Enlarge (credit: Arp et al.)
Almost a year after app developer SilverPush vowed to kill its privacy-threatening software that used inaudible sound embedded into TV commercials to covertly track phone users, the technology is more popular than ever, with more than 200 Android apps that have been downloaded millions of times from the official Google Play market, according to a recently published research paper.
As of January, there were 234 Android apps that were created using SilverPush's publicly available software developer kit, according to the paper, which was published by researchers from Technische Universitat Braunschweig in Germany. That represents a dramatic increase in the number of Android apps known to use the creepy audio tracking scheme. In April 2015, there were only five such apps. The apps silently listen for ultrasonic sounds that marketers use as high-tech beacons to indicate when a phone user is viewing a TV commercial or other type of targeted audio. A representative sample of just five of the 234 apps have been downloaded from 2.25 million to 11.1 million times, according to the researchers, citing official Google Play figures. None of them discloses the tracking capabilities in their privacy policies.

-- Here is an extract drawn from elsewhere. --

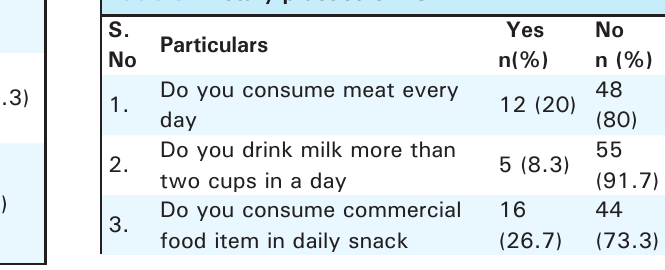
Table 3. Dietary practice of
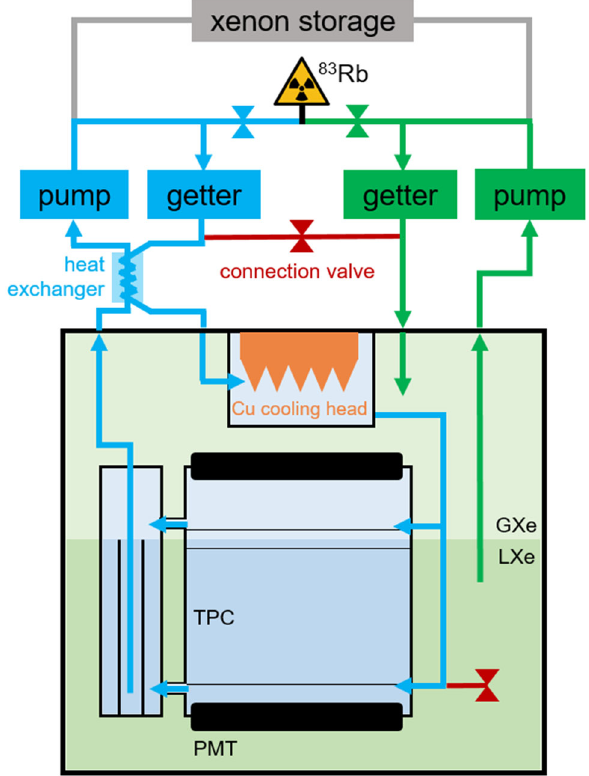
Fig. 2 Sketchofthexenonsupplyandpurificationsystems:Xenongas is supplied by a jointly used storage system (grey). Two independent gas systems purify the xenon contained in the inner (blue) and outer (green) volumes. The xenon is liquefied by a copper cooling head which isconnectedtothetargetvolume.Thevolumescanbeconnectedintheir liquid and gaseous phases by valves (red). The 83 Rb source installed between the two purification systems allows for detector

"The example of SilverPush highlights how easily this technology can be used to spy on users," Erwin Quiring, one of the researchers, wrote in an e-mail. "In this way, they can track the TV viewing habits of users precisely even with traditional broadcasting technologies. In our research paper, we identified three further privacy risks that can occur with this technology, e.g., tracking locations, behavior devices, and even the de-anonymization of Tor users."